Exercise: Write out the passage in the MacBook review below from "Graphics, Audio and" to "seemed relatively smooth.", word for word.

Selected passage:
Segment Open

Apple’s panel is also quite color accurate, notching a Delta-E error rate of 0.99 (0 is perfect). While that’s not as good as the X1 Carbon or the Vaio Z (0.5 to 0.8 range), it trumps the touch XPS 13 (3.13) and the category average (2.7).
Graphics, Audio and Webcam
The integrated Intel 515 graphics in the MacBook will be fine for editing photos and playing some light Mac games, such as Rayman Origins, but don’t expect more than that.
On the benchmark for the DiRT 3 racing game, the MacBook mustered just 27 frames per second at its native resolution with all of the details on low, and various effects turned off. That’s below 30 fps. Still, the action seemed relatively smooth.
Apple should not get a pass for stuffing a low-resolution 480 p camera into a $1,299 laptop. It’s not that you want to use for video chat. It feels disappointing for a laptop with such high price.
The MacBook’s sound quality left us surprised. Even with its thin profile, the sound quality if quite clear and loud when compared with previous MacBooks. The speaker (located above the keyboard) produced loud volume without distortion. That’s a very good plus point for such a thin laptop.
The biggest changes to the 2016 MacBook are its internal components, which is powered by a 6th-generation Core M processor, 8 GB RAM and faster flash storage (256 GB or 512 GB). You have your choice of a 1.1-GHz Core m3 or 1.2-GHz Core m5 CPU.
Overall, we found this machine more responsive than its predecessor when opening apps and switching among 10 or more tabs in Google Chrome, but there were still times when OS X’s spinning ball appeared, such as when we tried to search for one app while downloading another in the Mac App Store.

Segment Closed

Supplied information:

Segment Open

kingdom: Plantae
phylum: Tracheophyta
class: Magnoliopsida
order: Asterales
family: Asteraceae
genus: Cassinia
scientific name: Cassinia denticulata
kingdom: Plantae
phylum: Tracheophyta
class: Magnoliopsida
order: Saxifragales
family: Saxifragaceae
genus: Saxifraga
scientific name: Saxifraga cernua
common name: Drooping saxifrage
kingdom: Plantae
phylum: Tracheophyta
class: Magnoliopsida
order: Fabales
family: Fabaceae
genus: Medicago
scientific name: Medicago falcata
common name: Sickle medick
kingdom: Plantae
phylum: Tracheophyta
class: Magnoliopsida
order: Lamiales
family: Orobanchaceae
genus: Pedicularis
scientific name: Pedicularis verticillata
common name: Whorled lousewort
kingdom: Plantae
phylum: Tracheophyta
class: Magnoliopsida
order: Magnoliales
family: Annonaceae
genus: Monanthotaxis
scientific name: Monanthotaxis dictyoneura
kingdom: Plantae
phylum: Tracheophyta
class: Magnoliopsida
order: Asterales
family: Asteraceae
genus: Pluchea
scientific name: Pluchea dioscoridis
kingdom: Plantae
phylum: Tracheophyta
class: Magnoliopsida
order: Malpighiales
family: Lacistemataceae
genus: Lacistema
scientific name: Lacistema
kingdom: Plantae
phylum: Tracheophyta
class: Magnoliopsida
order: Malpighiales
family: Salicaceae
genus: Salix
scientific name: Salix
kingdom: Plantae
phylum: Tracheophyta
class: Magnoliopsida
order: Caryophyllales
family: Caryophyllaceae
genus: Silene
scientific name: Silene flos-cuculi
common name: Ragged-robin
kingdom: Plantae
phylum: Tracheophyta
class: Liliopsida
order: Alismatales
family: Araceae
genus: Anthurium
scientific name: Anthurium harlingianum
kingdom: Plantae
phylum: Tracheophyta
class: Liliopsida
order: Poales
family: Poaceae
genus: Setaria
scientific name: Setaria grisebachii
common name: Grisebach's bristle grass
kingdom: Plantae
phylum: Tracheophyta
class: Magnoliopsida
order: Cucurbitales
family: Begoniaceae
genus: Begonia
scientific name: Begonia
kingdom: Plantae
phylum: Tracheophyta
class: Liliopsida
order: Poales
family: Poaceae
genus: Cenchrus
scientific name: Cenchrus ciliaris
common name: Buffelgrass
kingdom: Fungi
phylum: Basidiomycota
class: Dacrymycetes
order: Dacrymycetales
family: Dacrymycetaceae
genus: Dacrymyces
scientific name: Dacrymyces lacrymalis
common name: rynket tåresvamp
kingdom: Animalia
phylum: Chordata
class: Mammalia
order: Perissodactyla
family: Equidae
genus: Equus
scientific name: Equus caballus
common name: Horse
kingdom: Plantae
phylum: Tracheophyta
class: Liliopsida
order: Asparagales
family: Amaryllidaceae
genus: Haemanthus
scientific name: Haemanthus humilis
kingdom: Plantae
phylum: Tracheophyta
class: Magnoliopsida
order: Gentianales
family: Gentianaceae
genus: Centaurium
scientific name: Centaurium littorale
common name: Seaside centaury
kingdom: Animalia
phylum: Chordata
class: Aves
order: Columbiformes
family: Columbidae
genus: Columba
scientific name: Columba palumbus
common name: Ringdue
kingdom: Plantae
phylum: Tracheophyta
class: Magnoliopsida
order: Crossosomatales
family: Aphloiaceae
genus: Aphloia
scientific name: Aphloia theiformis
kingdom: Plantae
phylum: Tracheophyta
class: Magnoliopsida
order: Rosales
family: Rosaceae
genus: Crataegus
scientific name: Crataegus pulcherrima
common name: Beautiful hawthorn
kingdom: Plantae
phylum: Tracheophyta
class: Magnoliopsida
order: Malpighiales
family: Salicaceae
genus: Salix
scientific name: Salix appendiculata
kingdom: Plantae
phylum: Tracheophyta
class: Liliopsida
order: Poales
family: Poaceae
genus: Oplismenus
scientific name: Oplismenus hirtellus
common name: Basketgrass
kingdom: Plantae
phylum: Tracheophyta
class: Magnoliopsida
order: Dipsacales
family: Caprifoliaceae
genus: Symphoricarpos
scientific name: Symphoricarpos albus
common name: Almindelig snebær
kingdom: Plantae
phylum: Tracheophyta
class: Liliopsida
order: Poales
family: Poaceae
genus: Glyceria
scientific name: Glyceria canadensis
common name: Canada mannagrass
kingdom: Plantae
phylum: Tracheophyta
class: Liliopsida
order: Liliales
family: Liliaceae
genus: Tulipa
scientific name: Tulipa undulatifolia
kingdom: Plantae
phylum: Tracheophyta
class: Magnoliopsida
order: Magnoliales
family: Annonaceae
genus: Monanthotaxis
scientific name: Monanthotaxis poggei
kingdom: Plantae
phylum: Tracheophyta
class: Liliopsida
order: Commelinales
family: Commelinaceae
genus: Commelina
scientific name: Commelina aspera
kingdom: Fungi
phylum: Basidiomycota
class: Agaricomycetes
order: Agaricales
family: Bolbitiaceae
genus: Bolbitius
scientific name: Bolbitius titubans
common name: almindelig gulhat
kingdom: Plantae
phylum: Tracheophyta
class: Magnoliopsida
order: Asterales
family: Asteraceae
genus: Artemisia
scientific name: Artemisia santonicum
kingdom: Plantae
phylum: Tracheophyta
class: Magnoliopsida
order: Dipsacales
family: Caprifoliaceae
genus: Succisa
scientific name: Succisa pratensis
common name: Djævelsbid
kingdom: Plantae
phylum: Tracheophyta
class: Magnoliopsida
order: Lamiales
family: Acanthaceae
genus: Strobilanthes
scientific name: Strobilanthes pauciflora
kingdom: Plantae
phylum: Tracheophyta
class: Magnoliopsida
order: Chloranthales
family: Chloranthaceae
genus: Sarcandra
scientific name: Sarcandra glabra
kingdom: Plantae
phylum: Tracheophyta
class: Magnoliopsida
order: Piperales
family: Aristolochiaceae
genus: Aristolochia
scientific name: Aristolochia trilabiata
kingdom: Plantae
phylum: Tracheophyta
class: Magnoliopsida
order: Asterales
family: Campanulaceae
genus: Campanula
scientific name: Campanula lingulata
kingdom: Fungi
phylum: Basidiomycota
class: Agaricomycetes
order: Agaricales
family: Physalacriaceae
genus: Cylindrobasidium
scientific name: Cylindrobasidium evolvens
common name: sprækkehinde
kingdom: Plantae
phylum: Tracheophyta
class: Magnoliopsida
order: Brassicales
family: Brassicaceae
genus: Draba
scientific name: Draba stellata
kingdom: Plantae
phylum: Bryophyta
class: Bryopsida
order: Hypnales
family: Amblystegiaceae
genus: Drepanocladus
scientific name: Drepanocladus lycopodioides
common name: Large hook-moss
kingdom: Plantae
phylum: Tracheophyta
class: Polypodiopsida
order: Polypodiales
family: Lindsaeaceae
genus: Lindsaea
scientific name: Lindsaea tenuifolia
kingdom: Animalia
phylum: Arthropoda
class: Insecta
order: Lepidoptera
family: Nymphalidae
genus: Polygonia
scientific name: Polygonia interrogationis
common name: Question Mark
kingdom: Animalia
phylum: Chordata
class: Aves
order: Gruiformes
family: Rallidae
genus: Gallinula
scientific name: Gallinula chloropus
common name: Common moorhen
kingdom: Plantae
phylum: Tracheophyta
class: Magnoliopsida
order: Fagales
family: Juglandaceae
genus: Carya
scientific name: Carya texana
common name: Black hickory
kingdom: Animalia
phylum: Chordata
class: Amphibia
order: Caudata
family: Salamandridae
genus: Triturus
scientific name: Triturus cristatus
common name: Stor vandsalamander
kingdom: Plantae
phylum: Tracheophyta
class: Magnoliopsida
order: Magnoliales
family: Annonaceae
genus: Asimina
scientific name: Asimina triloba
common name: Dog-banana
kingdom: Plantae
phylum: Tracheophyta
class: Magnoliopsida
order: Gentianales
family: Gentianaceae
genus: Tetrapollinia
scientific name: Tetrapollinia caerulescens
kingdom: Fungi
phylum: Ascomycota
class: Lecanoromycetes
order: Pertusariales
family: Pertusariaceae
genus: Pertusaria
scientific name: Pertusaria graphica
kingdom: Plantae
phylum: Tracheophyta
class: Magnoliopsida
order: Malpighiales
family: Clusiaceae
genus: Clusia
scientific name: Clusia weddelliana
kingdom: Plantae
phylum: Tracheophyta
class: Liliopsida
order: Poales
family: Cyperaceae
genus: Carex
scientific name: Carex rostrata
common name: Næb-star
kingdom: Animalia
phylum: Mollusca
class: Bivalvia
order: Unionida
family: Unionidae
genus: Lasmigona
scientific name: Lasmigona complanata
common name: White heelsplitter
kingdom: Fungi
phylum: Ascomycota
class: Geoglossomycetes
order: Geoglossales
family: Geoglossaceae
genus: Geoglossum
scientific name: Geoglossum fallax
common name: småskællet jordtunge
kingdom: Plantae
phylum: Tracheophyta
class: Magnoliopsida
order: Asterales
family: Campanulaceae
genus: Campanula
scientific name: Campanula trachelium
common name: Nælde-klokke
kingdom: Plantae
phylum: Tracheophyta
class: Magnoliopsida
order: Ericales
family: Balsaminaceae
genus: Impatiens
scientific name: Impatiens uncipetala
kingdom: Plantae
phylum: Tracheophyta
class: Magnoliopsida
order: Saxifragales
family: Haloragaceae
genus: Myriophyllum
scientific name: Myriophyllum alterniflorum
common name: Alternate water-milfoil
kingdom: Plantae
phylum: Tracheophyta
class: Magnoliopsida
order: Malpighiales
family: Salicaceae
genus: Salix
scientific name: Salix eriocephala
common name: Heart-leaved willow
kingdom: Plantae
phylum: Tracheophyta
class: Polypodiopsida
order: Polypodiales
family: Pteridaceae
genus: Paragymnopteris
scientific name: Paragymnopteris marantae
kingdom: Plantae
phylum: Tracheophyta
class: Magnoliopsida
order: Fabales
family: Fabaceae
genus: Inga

Segment Closed

Task output:
Graphics, Audio and Webcam
The integrated Intel 515 graphics in the MacBook will be fine for editing photos and playing some light Mac games, such as Rayman Origins, but don’t expect more than that.
On the benchmark for the DiRT 3 racing game, the MacBook mustered just 27 frames per second at its native resolution with all of the details on low, and various effects turned off. That’s below 30 fps. Still, the action seemed relatively smooth.